You actually have to look and ask, what age group are we looking at?

But they use these incident rate ratios to quantify this.

They call them

[INAUDIBLE]

ratios.

For our purposes now, those are synonymous.

And these have been adjusted for other characteristics that may be

different among the black and white patients that contribute to mortality.

And again, we'll get more into adjustment detail in the second

term, but the interpretation of these things is as incident rate ratios.

Notice they present it on a long scale, and what this does

is that it's hard to see here where the numbers are relatively

comparable and to, and not too variable in the positive effects.

Positive associations, if you will, in ones above 1.

But if you look carefully, here, you can see the

scaling of the Y axis is not the traditional arithmetic scale.

If you look at the distance between 0.75 and

1, for example, that's very close to Well that's actually

equivalent, if you were to look at the distance between 1 and 1.33.

It's hard to see here because the log of

1.33 is just the opposite of the log of 0.75.

If we had even larger positive effects, this would be easier to see.

But what this is doing on the, they've relabelled this with the

actual ratio values but the scaling here is not arithmetic or traditional.

You can see that the distance

between certain things is not as it would be on a traditional linear scaling.

So this is again just to put this seed in

your head about the issue with log scaling an ratios.

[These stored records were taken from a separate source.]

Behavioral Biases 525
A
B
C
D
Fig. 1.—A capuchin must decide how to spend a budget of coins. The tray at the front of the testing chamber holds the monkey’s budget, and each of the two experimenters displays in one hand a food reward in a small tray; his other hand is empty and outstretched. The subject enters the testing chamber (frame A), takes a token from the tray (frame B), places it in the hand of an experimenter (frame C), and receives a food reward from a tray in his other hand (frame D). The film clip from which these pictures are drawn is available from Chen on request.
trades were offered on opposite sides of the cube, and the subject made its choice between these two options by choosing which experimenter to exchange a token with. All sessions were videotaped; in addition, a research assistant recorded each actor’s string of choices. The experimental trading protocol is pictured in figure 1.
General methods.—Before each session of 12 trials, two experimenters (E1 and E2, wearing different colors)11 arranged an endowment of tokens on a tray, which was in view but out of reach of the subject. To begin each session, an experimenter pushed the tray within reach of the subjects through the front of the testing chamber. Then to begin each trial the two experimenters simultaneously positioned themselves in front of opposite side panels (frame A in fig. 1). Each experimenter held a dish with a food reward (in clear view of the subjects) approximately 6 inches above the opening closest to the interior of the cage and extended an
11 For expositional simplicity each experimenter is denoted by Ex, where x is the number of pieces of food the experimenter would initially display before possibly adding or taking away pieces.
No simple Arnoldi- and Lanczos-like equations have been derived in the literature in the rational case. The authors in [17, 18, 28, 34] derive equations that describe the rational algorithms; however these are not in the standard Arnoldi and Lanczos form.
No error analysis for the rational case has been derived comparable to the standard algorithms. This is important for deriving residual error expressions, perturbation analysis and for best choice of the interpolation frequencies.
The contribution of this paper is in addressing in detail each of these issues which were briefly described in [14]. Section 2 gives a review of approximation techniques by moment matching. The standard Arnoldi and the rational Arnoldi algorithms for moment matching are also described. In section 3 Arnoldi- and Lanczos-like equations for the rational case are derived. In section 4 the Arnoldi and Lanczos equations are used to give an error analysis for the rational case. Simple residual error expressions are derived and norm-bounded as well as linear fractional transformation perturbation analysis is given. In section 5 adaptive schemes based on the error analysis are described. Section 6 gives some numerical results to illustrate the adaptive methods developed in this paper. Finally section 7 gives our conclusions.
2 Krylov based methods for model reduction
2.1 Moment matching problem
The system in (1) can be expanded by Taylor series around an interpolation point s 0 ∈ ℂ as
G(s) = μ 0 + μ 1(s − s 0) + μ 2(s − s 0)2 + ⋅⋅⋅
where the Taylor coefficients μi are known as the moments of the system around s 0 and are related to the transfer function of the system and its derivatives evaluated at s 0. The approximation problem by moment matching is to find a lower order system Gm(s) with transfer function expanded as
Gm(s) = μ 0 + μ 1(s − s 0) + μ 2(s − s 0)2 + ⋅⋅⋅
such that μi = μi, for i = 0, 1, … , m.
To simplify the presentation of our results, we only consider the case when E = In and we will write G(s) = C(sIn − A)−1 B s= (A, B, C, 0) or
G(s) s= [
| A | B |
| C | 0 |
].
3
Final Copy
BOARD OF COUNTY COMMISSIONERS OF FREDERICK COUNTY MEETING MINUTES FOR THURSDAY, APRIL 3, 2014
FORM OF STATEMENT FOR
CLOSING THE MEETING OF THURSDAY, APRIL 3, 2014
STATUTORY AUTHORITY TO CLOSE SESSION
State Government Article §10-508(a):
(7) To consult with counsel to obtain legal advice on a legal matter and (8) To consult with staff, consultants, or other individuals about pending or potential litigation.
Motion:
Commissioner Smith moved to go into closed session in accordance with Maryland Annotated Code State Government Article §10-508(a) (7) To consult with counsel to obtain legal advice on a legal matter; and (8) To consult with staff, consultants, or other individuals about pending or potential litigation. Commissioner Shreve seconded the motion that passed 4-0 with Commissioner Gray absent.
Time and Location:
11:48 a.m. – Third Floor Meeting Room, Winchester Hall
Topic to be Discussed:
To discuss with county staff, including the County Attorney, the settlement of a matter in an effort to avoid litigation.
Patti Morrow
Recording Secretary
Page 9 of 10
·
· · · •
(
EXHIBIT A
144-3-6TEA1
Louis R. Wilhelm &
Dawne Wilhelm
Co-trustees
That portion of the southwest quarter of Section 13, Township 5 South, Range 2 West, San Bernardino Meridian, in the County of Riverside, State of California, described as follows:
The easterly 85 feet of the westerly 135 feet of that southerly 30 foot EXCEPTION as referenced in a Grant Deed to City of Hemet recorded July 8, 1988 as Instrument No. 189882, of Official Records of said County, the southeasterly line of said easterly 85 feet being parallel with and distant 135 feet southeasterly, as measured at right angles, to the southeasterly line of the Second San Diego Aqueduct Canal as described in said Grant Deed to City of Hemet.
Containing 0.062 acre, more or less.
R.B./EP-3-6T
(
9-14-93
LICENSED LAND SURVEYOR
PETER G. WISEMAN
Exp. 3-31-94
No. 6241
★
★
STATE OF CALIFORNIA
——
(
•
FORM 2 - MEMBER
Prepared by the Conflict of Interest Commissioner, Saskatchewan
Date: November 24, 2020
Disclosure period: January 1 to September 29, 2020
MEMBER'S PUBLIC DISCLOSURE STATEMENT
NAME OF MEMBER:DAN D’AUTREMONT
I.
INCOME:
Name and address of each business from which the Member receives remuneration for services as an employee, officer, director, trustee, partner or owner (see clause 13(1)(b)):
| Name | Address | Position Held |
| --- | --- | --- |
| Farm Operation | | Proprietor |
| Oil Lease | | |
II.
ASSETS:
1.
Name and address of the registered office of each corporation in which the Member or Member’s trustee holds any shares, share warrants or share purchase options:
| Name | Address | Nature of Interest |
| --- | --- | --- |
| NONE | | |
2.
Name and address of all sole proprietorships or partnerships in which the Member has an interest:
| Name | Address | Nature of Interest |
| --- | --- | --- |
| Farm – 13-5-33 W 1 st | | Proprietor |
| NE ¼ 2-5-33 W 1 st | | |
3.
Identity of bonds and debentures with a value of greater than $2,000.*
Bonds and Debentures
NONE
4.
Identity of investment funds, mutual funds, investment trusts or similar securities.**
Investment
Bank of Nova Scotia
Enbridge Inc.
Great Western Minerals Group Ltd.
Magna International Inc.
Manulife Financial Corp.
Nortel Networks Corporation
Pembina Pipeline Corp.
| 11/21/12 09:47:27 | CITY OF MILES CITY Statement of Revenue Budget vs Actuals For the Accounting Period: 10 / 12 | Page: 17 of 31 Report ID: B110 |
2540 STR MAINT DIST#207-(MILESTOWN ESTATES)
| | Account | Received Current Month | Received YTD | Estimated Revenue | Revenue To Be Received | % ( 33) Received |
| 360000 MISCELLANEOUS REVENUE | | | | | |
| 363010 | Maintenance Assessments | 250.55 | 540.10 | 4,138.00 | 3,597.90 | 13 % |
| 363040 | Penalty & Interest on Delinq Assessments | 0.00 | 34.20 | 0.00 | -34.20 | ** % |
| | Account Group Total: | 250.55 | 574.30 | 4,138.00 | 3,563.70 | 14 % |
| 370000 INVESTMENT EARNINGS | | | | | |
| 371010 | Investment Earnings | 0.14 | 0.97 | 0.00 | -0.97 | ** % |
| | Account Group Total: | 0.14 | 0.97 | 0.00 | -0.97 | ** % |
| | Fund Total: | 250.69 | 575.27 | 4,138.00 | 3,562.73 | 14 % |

So just so you think about, an I'll come back to this in the end

of, unit review questions, but what could

potentially happen here if follow-up time was ignored?

We, we talked about this for any single

summary measure, but what, how about with group comparisons?

So instead of comparing the follow-up time

via the incident rate ratios between the groups,

what if they actually just took the proportions

and compared them, the proportions having the outcome?

I want you to think about the implications of that.

So in summary, the incidence rate ratio.

The IRR which we can estimate for any sample data, called IRR with a hat on

it, can be used to quantify the differences

in the timed event information from two samples.

And you can really think of this as a relative

risk measure like you saw before but, but that incorporates.

It recognizes the two dimensions of our data.

Both the binary

outcome of interest and the differences in

subject follow-up time in to the comparison.

But the ratios have very similar interpretation as

the relative risk comparisons we were looking at before.